Le bateau va toucher le quai dans quelques secondes. Je n'ai pas de solution. J'imagine déjà la sympathique discussion avec notre assureur et les longues semaines à Rarotonga. Heureusement ça a l'air joli. Ils ont peut être besoin de médecins dans le coin. La pédopsychiatrie en anglais ça doit être jouable et Laurène réussira bien à soigner les maladies locales. C'est fou ce que le temps est long dans l'attente inactive d'une catastrophe annoncée. 
Puis le bateau s'arrête comme suspendu dans sa chute. Nous sommes à trois mètres à peine du quai. C'est incompréhensible. Les dieux des mers sont avec nous. Devant ce sursis inespéré, nous sortons notre deuxième ancre du coffre, chargeons les cinquante mètres de chaine sur l'annexe et je me dépêche d'aller la mettre le plus loin possible du quai. C'est une véritable course contre la montre. Ce qui bloque le bateau peut lâcher d'une seconde à l'autre. Boris, Manue et Laurène grognent à chaque brassée du bout reliée à l'ancre qu'ils reprennent dans une énergie décuplée. Les nerfs sont à vifs. De mon côté, je pousse l'avant du bateau avec le faible moteur de notre annexe. Peu à peu, le bateau se redresse. Alors que je charge la deuxième ancre, un bateau de pèche au gros vient nous assister. L'énergie du désespoir semble communicative. Le marin qui m'aborde me crie les directives, un grand sourire animant son visage. Alors que je charrie la chaîne par dessus l'annexe en évitant de me coincer un doigt, il m'encourage avec le même enthousiasme.  
Le bateau est hors de danger maintenant. 
Dernier soubresaut d'énergie, il faut élucider cet énigme du bateau suspendu à quelques mètres du quai tout à l'heure. Laurène propose d'aller voir l'hélice. Il fait nuit noire.

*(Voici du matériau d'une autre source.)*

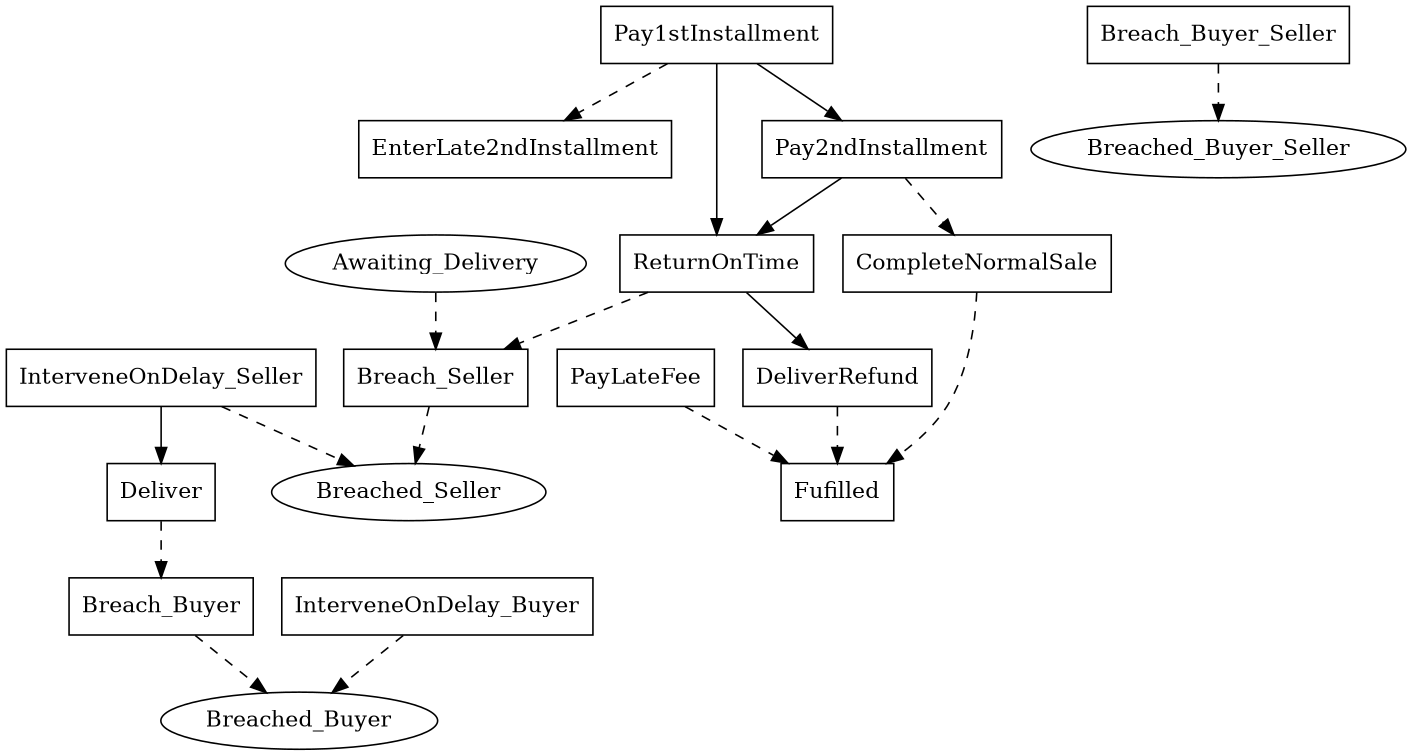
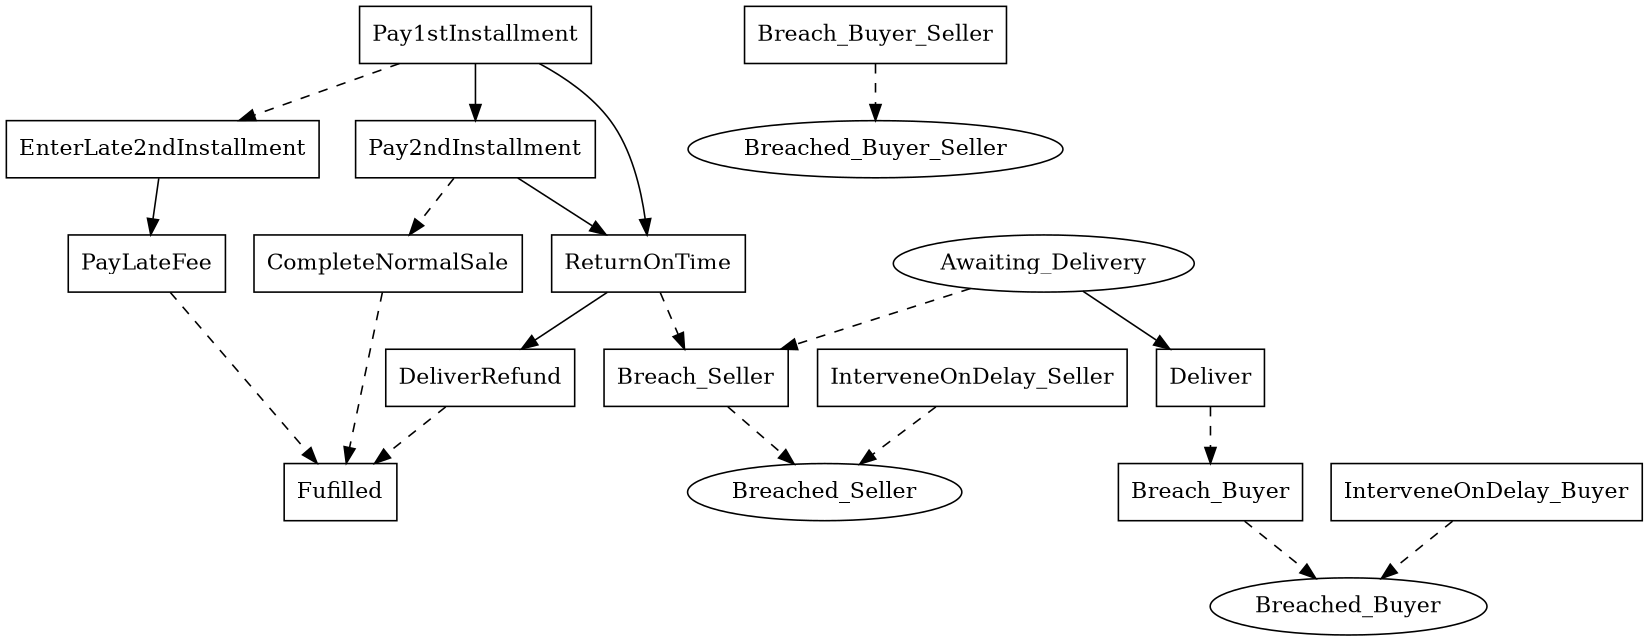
  digraph {
    node [shape=box]
    edge [style=dashed]
    n1 [label=Fufilled]
    n2 [label=Awaiting_Delivery shape=""]
    n3 [label=Deliver]
    n4 [label=Breach_Seller]
    n5 [label=Breach_Buyer]
    n6 [label=Breached_Seller shape=""]
    n7 [label=Breached_Buyer shape=""]
    n8 [label=Breached_Buyer_Seller shape=""]
    n9 [label=Pay1stInstallment]
    n10 [label=EnterLate2ndInstallment]
    n11 [label=Pay2ndInstallment]
    n12 [label=ReturnOnTime]
    n13 [label=PayLateFee]
    n14 [label=CompleteNormalSale]
    n15 [label=DeliverRefund]
    n16 [label=Breach_Buyer_Seller]
    n17 [label=InterveneOnDelay_Buyer]
    n18 [label=InterveneOnDelay_Seller]
-   n18 -> n3 [style=""]
+   n2 -> n3 [style=""]
    n2 -> n4
    n3 -> n5
    n4 -> n6
    n5 -> n7
    n9 -> n10
    n9 -> n11 [style=""]
    n9 -> n12 [style=""]
+   n10 -> n13 [style=""]
    n11 -> n12 [style=""]
    n11 -> n14
    n12 -> n4
    n12 -> n15 [style=""]
    n13 -> n1
    n14 -> n1
    n15 -> n1
    n16 -> n8
    n17 -> n7
    n18 -> n6
  }
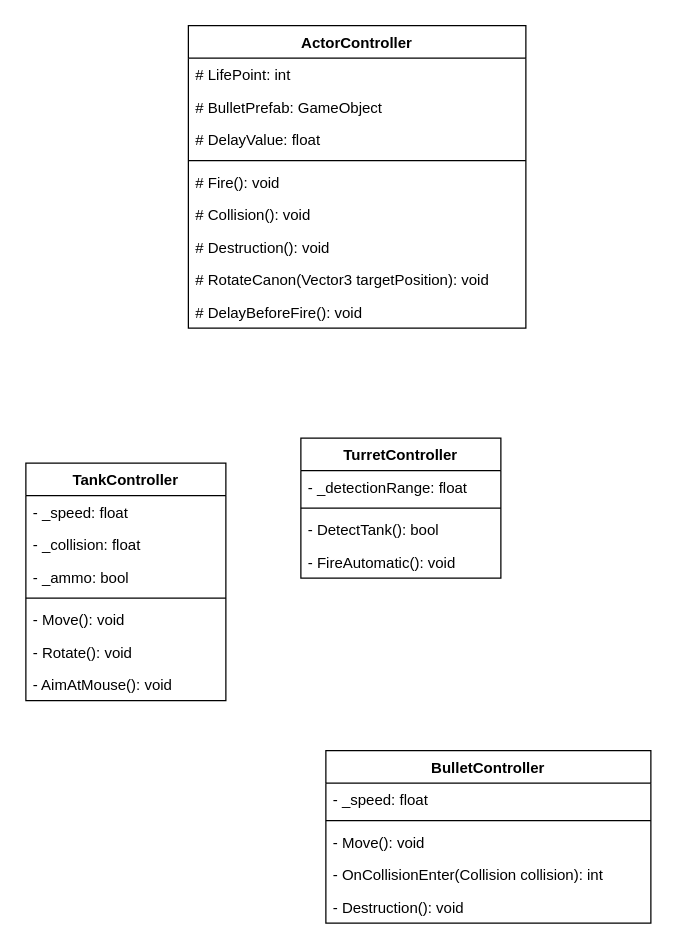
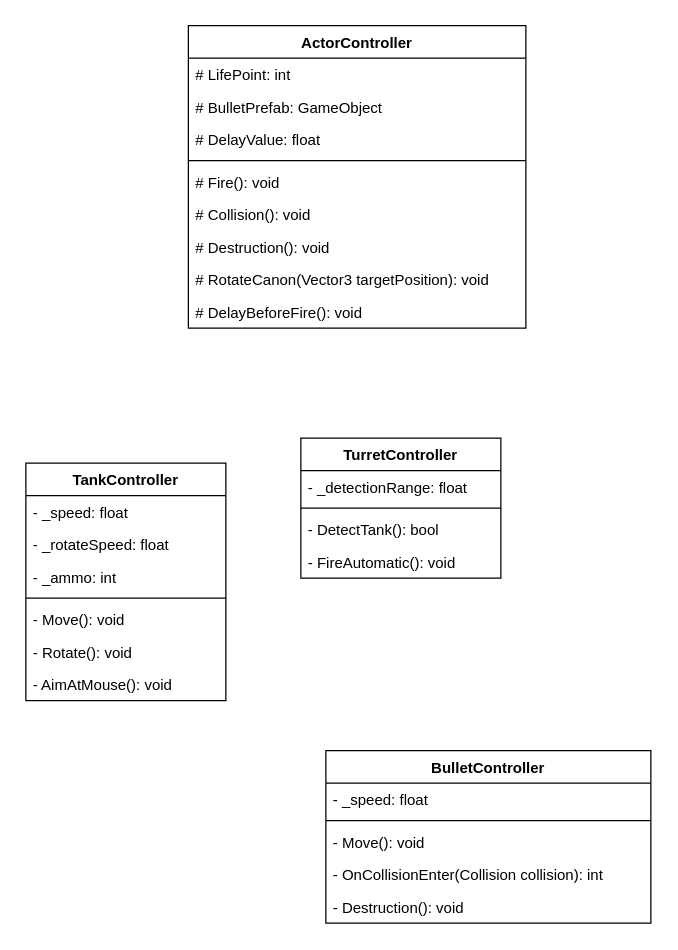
  <mxCell id="0" />
  <mxCell id="1" parent="0" />
  <mxCell id="2" value="ActorController" style="swimlane;fontStyle=1;align=center;verticalAlign=top;childLayout=stackLayout;horizontal=1;startSize=26;horizontalStack=0;resizeParent=1;resizeParentMax=0;resizeLast=0;collapsible=1;marginBottom=0;" vertex="1" parent="1"><mxGeometry x="150" y="20" width="270" height="242" as="geometry" /></mxCell>
  <mxCell id="3" value="# LifePoint: int" style="text;strokeColor=none;fillColor=none;align=left;verticalAlign=top;spacingLeft=4;spacingRight=4;overflow=hidden;rotatable=0;points=[[0,0.5],[1,0.5]];portConstraint=eastwest;" vertex="1" parent="2"><mxGeometry y="26" width="270" height="26" as="geometry" /></mxCell>
  <mxCell id="4" value="# BulletPrefab: GameObject" style="text;strokeColor=none;fillColor=none;align=left;verticalAlign=top;spacingLeft=4;spacingRight=4;overflow=hidden;rotatable=0;points=[[0,0.5],[1,0.5]];portConstraint=eastwest;" vertex="1" parent="2"><mxGeometry y="52" width="270" height="26" as="geometry" /></mxCell>
  <mxCell id="5" value="# DelayValue: float" style="text;strokeColor=none;fillColor=none;align=left;verticalAlign=top;spacingLeft=4;spacingRight=4;overflow=hidden;rotatable=0;points=[[0,0.5],[1,0.5]];portConstraint=eastwest;" vertex="1" parent="2"><mxGeometry y="78" width="270" height="26" as="geometry" /></mxCell>
  <mxCell id="6" value="" style="line;strokeWidth=1;fillColor=none;align=left;verticalAlign=middle;spacingTop=-1;spacingLeft=3;spacingRight=3;rotatable=0;labelPosition=right;points=[];portConstraint=eastwest;strokeColor=inherit;" vertex="1" parent="2"><mxGeometry y="104" width="270" height="8" as="geometry" /></mxCell>
  <mxCell id="7" value="# Fire(): void" style="text;strokeColor=none;fillColor=none;align=left;verticalAlign=top;spacingLeft=4;spacingRight=4;overflow=hidden;rotatable=0;points=[[0,0.5],[1,0.5]];portConstraint=eastwest;" vertex="1" parent="2"><mxGeometry y="112" width="270" height="26" as="geometry" /></mxCell>
  <mxCell id="8" value="# Collision(): void" style="text;strokeColor=none;fillColor=none;align=left;verticalAlign=top;spacingLeft=4;spacingRight=4;overflow=hidden;rotatable=0;points=[[0,0.5],[1,0.5]];portConstraint=eastwest;" vertex="1" parent="2"><mxGeometry y="138" width="270" height="26" as="geometry" /></mxCell>
  <mxCell id="9" value="# Destruction(): void" style="text;strokeColor=none;fillColor=none;align=left;verticalAlign=top;spacingLeft=4;spacingRight=4;overflow=hidden;rotatable=0;points=[[0,0.5],[1,0.5]];portConstraint=eastwest;" vertex="1" parent="2"><mxGeometry y="164" width="270" height="26" as="geometry" /></mxCell>
  <mxCell id="10" value="# RotateCanon(Vector3 targetPosition): void" style="text;strokeColor=none;fillColor=none;align=left;verticalAlign=top;spacingLeft=4;spacingRight=4;overflow=hidden;rotatable=0;points=[[0,0.5],[1,0.5]];portConstraint=eastwest;" vertex="1" parent="2"><mxGeometry y="190" width="270" height="26" as="geometry" /></mxCell>
  <mxCell id="11" value="# DelayBeforeFire(): void" style="text;strokeColor=none;fillColor=none;align=left;verticalAlign=top;spacingLeft=4;spacingRight=4;overflow=hidden;rotatable=0;points=[[0,0.5],[1,0.5]];portConstraint=eastwest;" vertex="1" parent="2"><mxGeometry y="216" width="270" height="26" as="geometry" /></mxCell>
  <mxCell id="12" value="TankController" style="swimlane;fontStyle=1;align=center;verticalAlign=top;childLayout=stackLayout;horizontal=1;startSize=26;horizontalStack=0;resizeParent=1;resizeParentMax=0;resizeLast=0;collapsible=1;marginBottom=0;" vertex="1" parent="1"><mxGeometry x="20" y="370" width="160" height="190" as="geometry" /></mxCell>
  <mxCell id="13" value="- _speed: float" style="text;strokeColor=none;fillColor=none;align=left;verticalAlign=top;spacingLeft=4;spacingRight=4;overflow=hidden;rotatable=0;points=[[0,0.5],[1,0.5]];portConstraint=eastwest;" vertex="1" parent="12"><mxGeometry y="26" width="160" height="26" as="geometry" /></mxCell>
- <mxCell id="14" value="- _collision: float" style="text;strokeColor=none;fillColor=none;align=left;verticalAlign=top;spacingLeft=4;spacingRight=4;overflow=hidden;rotatable=0;points=[[0,0.5],[1,0.5]];portConstraint=eastwest;" vertex="1" parent="12"><mxGeometry y="52" width="160" height="26" as="geometry" /></mxCell>
- <mxCell id="15" value="- _ammo: bool" style="text;strokeColor=none;fillColor=none;align=left;verticalAlign=top;spacingLeft=4;spacingRight=4;overflow=hidden;rotatable=0;points=[[0,0.5],[1,0.5]];portConstraint=eastwest;" vertex="1" parent="12"><mxGeometry y="78" width="160" height="26" as="geometry" /></mxCell>
+ <mxCell id="14" value="- _rotateSpeed: float" style="text;strokeColor=none;fillColor=none;align=left;verticalAlign=top;spacingLeft=4;spacingRight=4;overflow=hidden;rotatable=0;points=[[0,0.5],[1,0.5]];portConstraint=eastwest;" vertex="1" parent="12"><mxGeometry y="52" width="160" height="26" as="geometry" /></mxCell>
+ <mxCell id="15" value="- _ammo: int" style="text;strokeColor=none;fillColor=none;align=left;verticalAlign=top;spacingLeft=4;spacingRight=4;overflow=hidden;rotatable=0;points=[[0,0.5],[1,0.5]];portConstraint=eastwest;" vertex="1" parent="12"><mxGeometry y="78" width="160" height="26" as="geometry" /></mxCell>
  <mxCell id="16" value="" style="line;strokeWidth=1;fillColor=none;align=left;verticalAlign=middle;spacingTop=-1;spacingLeft=3;spacingRight=3;rotatable=0;labelPosition=right;points=[];portConstraint=eastwest;strokeColor=inherit;" vertex="1" parent="12"><mxGeometry y="104" width="160" height="8" as="geometry" /></mxCell>
  <mxCell id="17" value="- Move(): void" style="text;strokeColor=none;fillColor=none;align=left;verticalAlign=top;spacingLeft=4;spacingRight=4;overflow=hidden;rotatable=0;points=[[0,0.5],[1,0.5]];portConstraint=eastwest;" vertex="1" parent="12"><mxGeometry y="112" width="160" height="26" as="geometry" /></mxCell>
  <mxCell id="18" value="- Rotate(): void" style="text;strokeColor=none;fillColor=none;align=left;verticalAlign=top;spacingLeft=4;spacingRight=4;overflow=hidden;rotatable=0;points=[[0,0.5],[1,0.5]];portConstraint=eastwest;" vertex="1" parent="12"><mxGeometry y="138" width="160" height="26" as="geometry" /></mxCell>
  <mxCell id="19" value="- AimAtMouse(): void" style="text;strokeColor=none;fillColor=none;align=left;verticalAlign=top;spacingLeft=4;spacingRight=4;overflow=hidden;rotatable=0;points=[[0,0.5],[1,0.5]];portConstraint=eastwest;" vertex="1" parent="12"><mxGeometry y="164" width="160" height="26" as="geometry" /></mxCell>
  <mxCell id="20" value="TurretController" style="swimlane;fontStyle=1;align=center;verticalAlign=top;childLayout=stackLayout;horizontal=1;startSize=26;horizontalStack=0;resizeParent=1;resizeParentMax=0;resizeLast=0;collapsible=1;marginBottom=0;" vertex="1" parent="1"><mxGeometry x="240" y="350" width="160" height="112" as="geometry" /></mxCell>
  <mxCell id="21" value="- _detectionRange: float" style="text;strokeColor=none;fillColor=none;align=left;verticalAlign=top;spacingLeft=4;spacingRight=4;overflow=hidden;rotatable=0;points=[[0,0.5],[1,0.5]];portConstraint=eastwest;" vertex="1" parent="20"><mxGeometry y="26" width="160" height="26" as="geometry" /></mxCell>
  <mxCell id="22" value="" style="line;strokeWidth=1;fillColor=none;align=left;verticalAlign=middle;spacingTop=-1;spacingLeft=3;spacingRight=3;rotatable=0;labelPosition=right;points=[];portConstraint=eastwest;strokeColor=inherit;" vertex="1" parent="20"><mxGeometry y="52" width="160" height="8" as="geometry" /></mxCell>
  <mxCell id="23" value="- DetectTank(): bool" style="text;strokeColor=none;fillColor=none;align=left;verticalAlign=top;spacingLeft=4;spacingRight=4;overflow=hidden;rotatable=0;points=[[0,0.5],[1,0.5]];portConstraint=eastwest;" vertex="1" parent="20"><mxGeometry y="60" width="160" height="26" as="geometry" /></mxCell>
  <mxCell id="24" value="- FireAutomatic(): void" style="text;strokeColor=none;fillColor=none;align=left;verticalAlign=top;spacingLeft=4;spacingRight=4;overflow=hidden;rotatable=0;points=[[0,0.5],[1,0.5]];portConstraint=eastwest;" vertex="1" parent="20"><mxGeometry y="86" width="160" height="26" as="geometry" /></mxCell>
  <mxCell id="25" value="BulletController" style="swimlane;fontStyle=1;align=center;verticalAlign=top;childLayout=stackLayout;horizontal=1;startSize=26;horizontalStack=0;resizeParent=1;resizeParentMax=0;resizeLast=0;collapsible=1;marginBottom=0;" vertex="1" parent="1"><mxGeometry x="260" y="600" width="260" height="138" as="geometry" /></mxCell>
  <mxCell id="26" value="- _speed: float" style="text;strokeColor=none;fillColor=none;align=left;verticalAlign=top;spacingLeft=4;spacingRight=4;overflow=hidden;rotatable=0;points=[[0,0.5],[1,0.5]];portConstraint=eastwest;" vertex="1" parent="25"><mxGeometry y="26" width="260" height="26" as="geometry" /></mxCell>
  <mxCell id="27" value="" style="line;strokeWidth=1;fillColor=none;align=left;verticalAlign=middle;spacingTop=-1;spacingLeft=3;spacingRight=3;rotatable=0;labelPosition=right;points=[];portConstraint=eastwest;strokeColor=inherit;" vertex="1" parent="25"><mxGeometry y="52" width="260" height="8" as="geometry" /></mxCell>
  <mxCell id="28" value="- Move(): void" style="text;strokeColor=none;fillColor=none;align=left;verticalAlign=top;spacingLeft=4;spacingRight=4;overflow=hidden;rotatable=0;points=[[0,0.5],[1,0.5]];portConstraint=eastwest;" vertex="1" parent="25"><mxGeometry y="60" width="260" height="26" as="geometry" /></mxCell>
  <mxCell id="29" value="- OnCollisionEnter(Collision collision): int" style="text;strokeColor=none;fillColor=none;align=left;verticalAlign=top;spacingLeft=4;spacingRight=4;overflow=hidden;rotatable=0;points=[[0,0.5],[1,0.5]];portConstraint=eastwest;" vertex="1" parent="25"><mxGeometry y="86" width="260" height="26" as="geometry" /></mxCell>
  <mxCell id="30" value="- Destruction(): void" style="text;strokeColor=none;fillColor=none;align=left;verticalAlign=top;spacingLeft=4;spacingRight=4;overflow=hidden;rotatable=0;points=[[0,0.5],[1,0.5]];portConstraint=eastwest;" vertex="1" parent="25"><mxGeometry y="112" width="260" height="26" as="geometry" /></mxCell>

Boris plonge sous le bateau avec une lampe pour comprendre ce qui nous a retenu miraculeusement. Le bout de l'ancre qui avait lâché il y a deux heures est celui qui a sauvé notre bateau. Il est coincé dans l'hélice. Un coup de couteau libère enfin Filou. La manoeuvre est finie. 
Nous prenons enfin le temps de nous doucher, les mains brulent un peu sous l'eau chaude. A force de tirer de toutes nos forces sur les bouts, la peau a souffert. Les courbatures se font un peu ressentir. Peu importe. Filou est sauvé.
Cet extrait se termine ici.